人使いを極めた男の勝利と晩年のきしみ
孫権は70歳で天寿を全うしてこの世を去りました。
蜀の劉備が孫権を攻めたとき、呉の趙咨という人物が魏に派遣されました。
文帝(曹丕)が孫権の主君ぶりを尋ねたとき、趙咨は次のように答えています。
「魯粛を平民の間から取り立てられました。これが呉王の聡です、呂蒙を兵士たちの間から抜擢されました。これが呉王の明です、于禁を捕えながら殺さずに釈放されました。これが呉王の仁です。荊州を手に入れるとき、兵器に血ぬることがございませんでした。これが呉王の智です。三つの州に拠りつつ虎視眈眈と天下を窺っておられます。これが呉王の雄です。身を屈して陛下に臣事しておられますが、これが呉王の略なのでございます」(書籍『正史三国志呉書I』)※于禁は魏の武将、関羽に捕らわれていた。

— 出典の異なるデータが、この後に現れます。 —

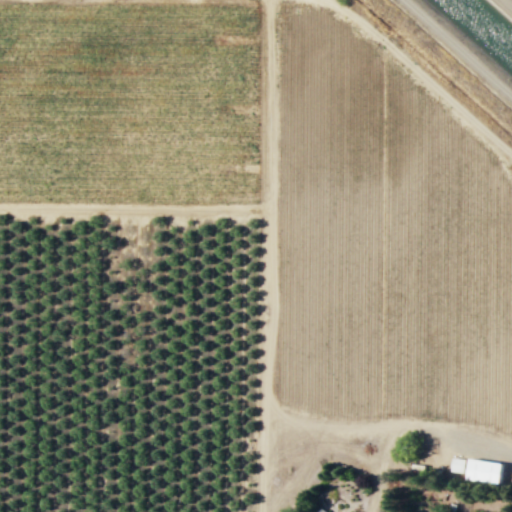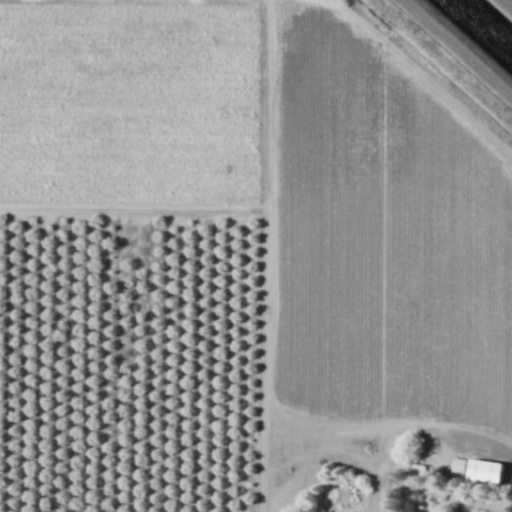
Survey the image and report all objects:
road: (508, 3)
road: (423, 76)
crop: (286, 183)
road: (134, 208)
road: (269, 256)
road: (349, 425)
road: (471, 437)
building: (457, 464)
building: (456, 465)
road: (379, 466)
building: (482, 470)
building: (481, 471)
building: (318, 510)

人を見抜き、良い人材を抜擢し、権謀術数に長けてプライドを捨てて実を取る。
まさに孫権の姿を言い当てたものだと言えるでしょう。
さらに言えば、大国に使者として向かい、このようなセリフが吐ける趙咨という人物を選んでいること自体、孫権の人使いの巧みさを表わしています。
このように人使いの巧みなトップとして呉の皇帝になった孫権ですが、晩年は愚かな軍事侵攻をおこない、跡継ぎの選定で過ちを繰り返しました。彼が同格の跡継ぎ候補を立ててしまったため、呉の家臣団は二分されて大混乱を招きます。
そのうえ愛妾の嘆願から、彼は皇太子候補にしていた二人を廃位して、末子の孫亮を次の皇帝に指名します。しかし、後継者の争いで太子を補佐していた名将の陸遜は憤死、後事を託した重臣の一人、諸葛格はのちに暴走し、呉の政治・軍事は大混乱となります。
彼は若いころから嘱望され、父や兄に仕えた重臣たちに囲まれて歩んできました。
しかし時代が流れ、その重石が外れたとき、彼の過ちを止める人物がいなくなります。
生まれながらに重臣や名臣に囲まれた孫権は、正しい批判やアドバイスを得る機会が、ごく自然に環境の中にあると思い込んでいたのかもしれません。しかし自戒を促してくれる師や環境は、強く意識して自ら手配をしなければ、すぐに消えてしまうものでした。
孫権は権力を拡大しながらも、年齢とともに消えた名臣たちに代わる、自分の襟を正せる人物を周囲に集めませんでした。それが彼の晩節を汚す落とし穴となったのです。